There have been 30 patients enrolled, which is a nice milestone. Initially, we had 10 sites up and running, and we now have 30 enrolling sites. When the overall enrollment reaches 60, the FDA will evaluate all the results to-date, looking specifically for any safety issues, and then if the safety and efficacy are supported, they will allow us to go forward and enroll about 300 total patients. As the PI, I am not able to look at the interim results.
Do you anticipate DES success for treatment of PVD to mirror its positive results in the coronary anatomy? It is unclear, but we will not know until we try. There are some obvious fundamental differences. The lengths of lesions that we will target in the SFA and the infrainguinal vessels are so much longer than coronary lesions. Obviously drug dosing is a consideration when you are treating 30 cm to 40 cm of vessel as opposed to 1 cm of vessel.

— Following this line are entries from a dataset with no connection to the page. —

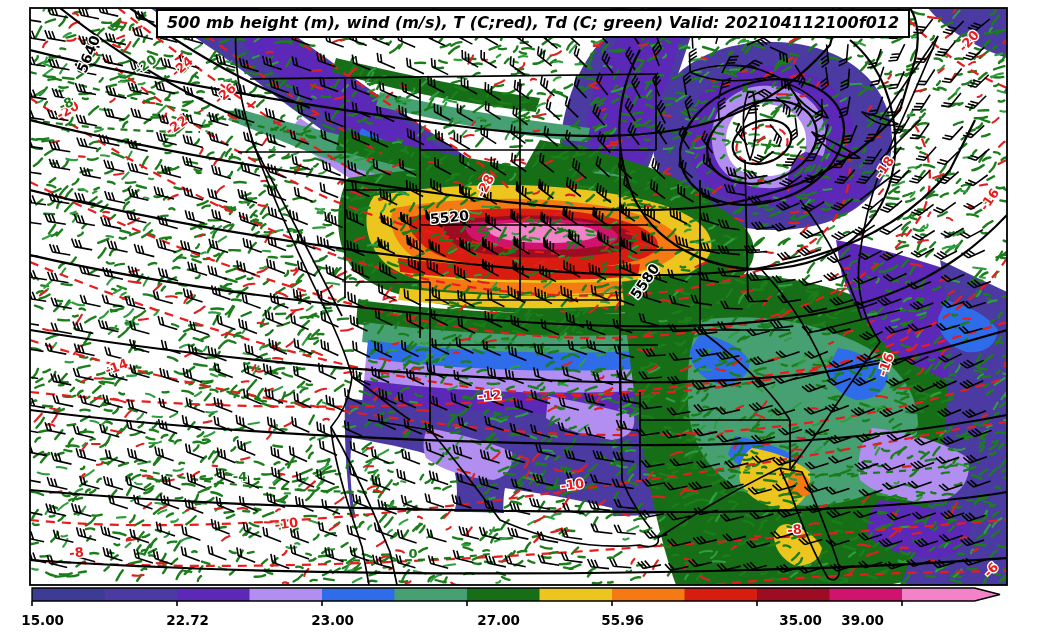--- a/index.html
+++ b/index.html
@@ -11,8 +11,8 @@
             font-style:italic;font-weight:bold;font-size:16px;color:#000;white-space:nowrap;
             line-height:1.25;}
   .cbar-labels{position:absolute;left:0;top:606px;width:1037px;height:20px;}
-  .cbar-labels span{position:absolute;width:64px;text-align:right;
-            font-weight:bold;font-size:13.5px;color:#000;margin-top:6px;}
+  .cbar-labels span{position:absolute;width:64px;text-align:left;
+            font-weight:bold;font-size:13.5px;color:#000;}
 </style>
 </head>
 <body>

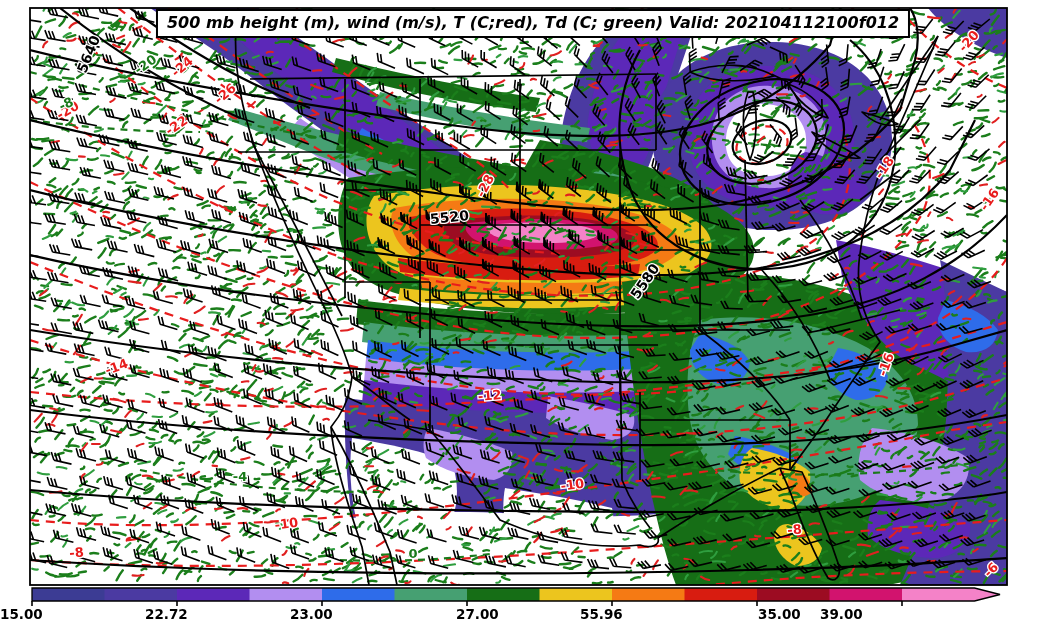--- a/index.html
+++ b/index.html
@@ -233,7 +233,7 @@
   <div class="cbar-labels">
     <span style="left:0px">15.00</span>
     <span style="left:145px">22.72</span>
-    <span style="left:290px">23.00</span>
+    <span style="left:290px">39.12</span>
     <span style="left:456px">27.00</span>
     <span style="left:580px">55.96</span>
     <span style="left:758px">35.00</span>

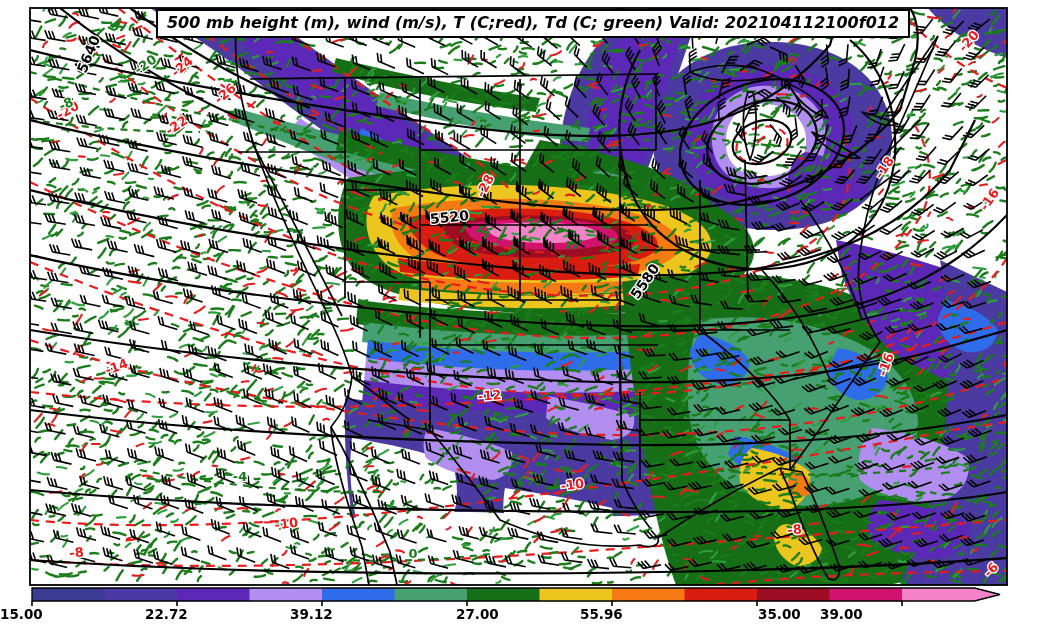--- a/index.html
+++ b/index.html
@@ -234,7 +234,7 @@
     <span style="left:0px">15.00</span>
     <span style="left:145px">22.72</span>
     <span style="left:290px">39.12</span>
-    <span style="left:456px">27.00</span>
+    <span style="left:435px">27.00</span>
     <span style="left:580px">55.96</span>
     <span style="left:758px">35.00</span>
     <span style="left:820px">39.00</span>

Clearly, the hurdle gets a little higher. In addition, the actual platform for the delivery of the drug is also fundamentally different. In the coronaries, you will use balloon-expandable stents. In the periphery, you will be using self-expanding stents; loading the drug, and ensuring that is stays on during the deployment process in a self-expanding format. It is important to make sure that this translation is identical to the type of treatment that is being supplied in the coronaries. Longer vessels, wider-diameter vessels, and vessels that require a different type of stent platform are not inconsiderable challenges. In the coronary circulation the results are phenomenal, and were from the beginning. I think it might be ambitious to expect that we could duplicate those results right out of the box in the peripheral vessels. But you never know unless you try, and that is why I think that the Zilver PTX trial from Cook Incorporated (Bloomington, IN) will at least show us the path that we will start out on.